Trailhead

Veep Shot

Hillary Clinton’s simultaneous claims that Barack Obama is not prepared to be commander in chief, yet she would consider him for vice president, has drawn all the requisite scorn .

“I don’t understand,” Obama mused at a rally in Mississippi today. “If I am not ready, why do you think I would be such a great vice president?”

Clinton communications director Howard Wolfson explained on a conference call: “We do not believe that Senator Obama has passed the commander in chief test. But there is a long way between now and Denver.”

Setting aside the question of what could happen between now and August to prepare Obama for answering the phone at 3 a.m.—a terrorist attack? a flurry of security legislation?—it’s worth exploring why Hillary is working the VP angle so hard. The obvious reason is to convey inevitability—a logical stretch, given that she’s currently losing the popular vote, the delegate count, and the state count. But the real goal here is to sway superdelegates.

Clinton knows she can’t win the pledged delegate count. (To learn why, see here .) So if she’s going to clinch the nomination, she will have to persuade superdelegates to vote for her—and overturn the pledged delegate outcome. Naturally, many superdelegates are uncomfortable with this scenario.
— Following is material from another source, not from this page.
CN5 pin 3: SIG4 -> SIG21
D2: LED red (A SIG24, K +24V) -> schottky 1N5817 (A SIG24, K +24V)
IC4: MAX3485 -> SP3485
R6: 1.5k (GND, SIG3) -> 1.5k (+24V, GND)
But by floating the possibility of Obama as VP, she’s trying to ease their consciences. They could still vote for him, she’s saying—just as vice president instead of president!

The problem is, Clinton’s hypothetical scenario isn’t worth anything unless it’s an actual promise to take Obama as her VP. Until that happens, it’s hard to see superdelegates factoring the veepstakes into their decision. And seeing as a Clinton-Obama ticket is next to impossible (he couldn’t seem less interested, for starters), she doesn’t gain much from hinting at it.